Words are not wanted, but ideas; or rather the power of originating ideas. The learned is far inferior to the disciplined mind. This method may make the glib talker, for the perceptive powers act quickly, and the result of their action is easily expressed. But the reflective require time, both for action and expression. But since, in this hurrying age, stopping to think cannot be endured, the recitation of the scholar and the ex. amination of the school, where the perceptive faculties have been chiefly appealed to, is frequently overrated, while that of the pupil or school where the reflective faculties have been disciplined, is as frequently underrated. This extreme makes the superficial scholar-is as deceitful as it is flattering, and should be especially guarded against by the teacher.
We have thus endeavored to show that Education has been, in turn, both the cause and the consequence
of the condition of the world in all ages. We have spoken of two governing principles of action of the present age, and of some of the ways in which they are affecting education. We have, indeed, presented them in their worst features, and considered only the dangers that are to be feared from their extremes. We regret that time will not permit us to consider the other side, and to show that it is chiefly due to the prevalence of these principles, that our country has taken the rank which she has among nations, and that our people may boast of possessing more of the requisites for universal happiness than any other. For we do not wish to be classed with those who fear every thing and hope nothing. We have much faith in the educated common sense of the people, in the strong conservative power which underlies the wild vagaries that we fear, and which is silently, but we trust effectually, counteracting extreme radicalism. Yet, after all, much depends upon the next generation, and much of their character depends upon the influences of the school-room. And we shall not have spoken in vain to-day, if we shall cause a single teacher to think more seriously of his part in this work.
If the coming generation shall be taught to think, if they shall be made to realize that liberty is not synonymous with lawlessness, nor equality with agrarianism; that men are born with different capacities; that respect is to be paid to talent, scholarship and wisdom; that reverence is due to the experience of age; that obedience is to be given to something besides their own dictates,--then may we hope that the result of the experiment, which we are now trying, will not be added to the long list of failures, which stain the pages of our history, and shake our confidence in man, but that we shall go on, giving an unimpeachable example of man's true power in selfgovernment, spreading a benignant light, whose mild rays shall gently fall even upon the farthest nation, hastening that promised time when all mankind shall be at peace with each other-loving and being loved; when heaven itself shall be brought down to earth.
Would we give to our people intellectual education, then must we teach our youth to think, then must we despise the showy farces of superficial teaching, then must we cherish thorough instruction, severe discipline.
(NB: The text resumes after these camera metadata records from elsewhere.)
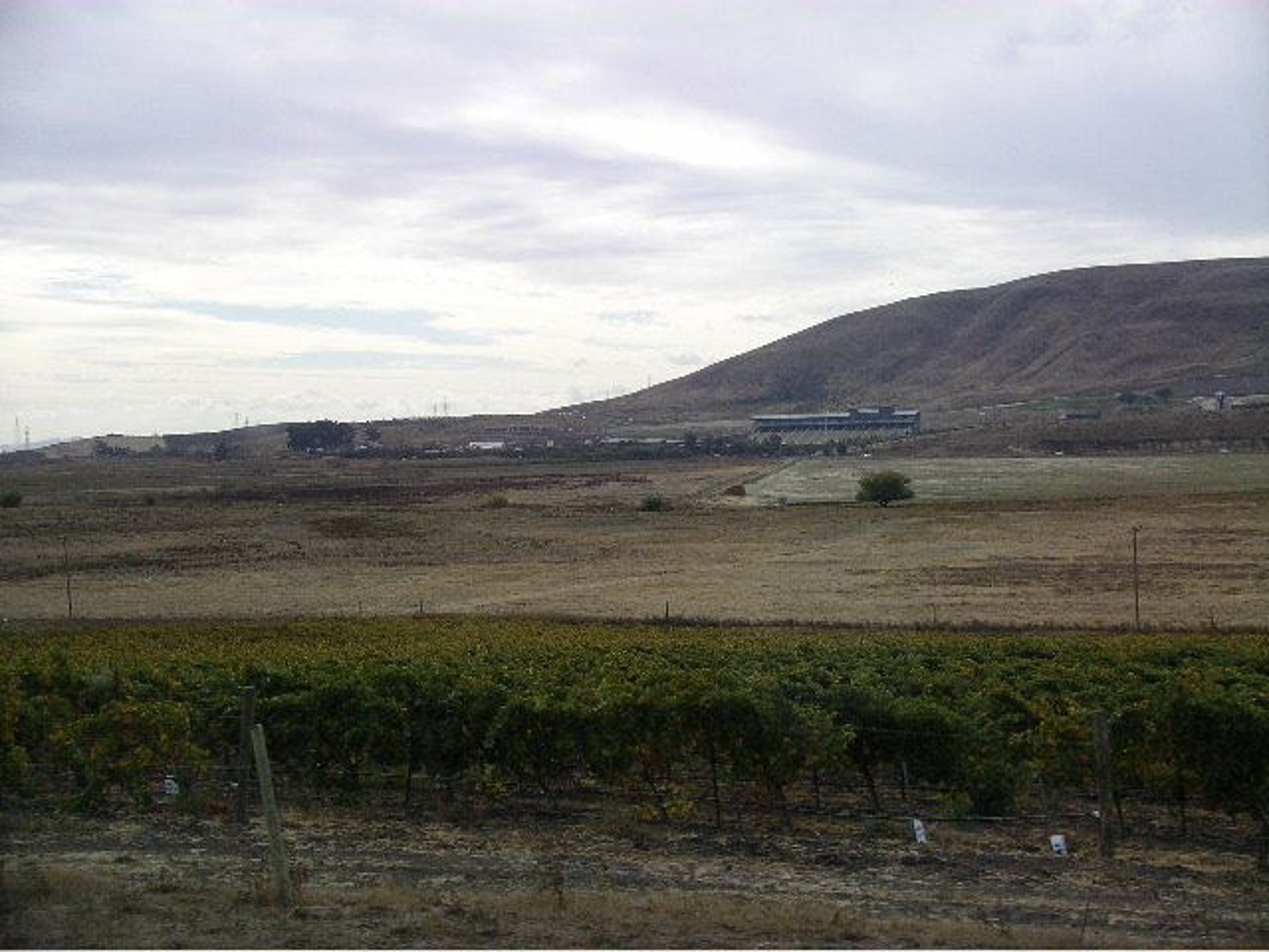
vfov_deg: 28.0
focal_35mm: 52
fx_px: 1906
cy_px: 476
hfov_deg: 36.8
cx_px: 634
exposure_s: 1/285
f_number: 3.8
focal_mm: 10.9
Yet must we remember, that the failures in republicanism have not been caused by failures in intellectual strength, but by the destitution of moral, Christian principles. Religion is the only safeguard of Liberty. Whenever Liberty has deigned to dwell with us on earth, Religion has been her attendant spirit.
66 Where she came, There Freedom came ; where she dwelt, there Freedom dwelt; Ruled where she ruled, expired where she expired."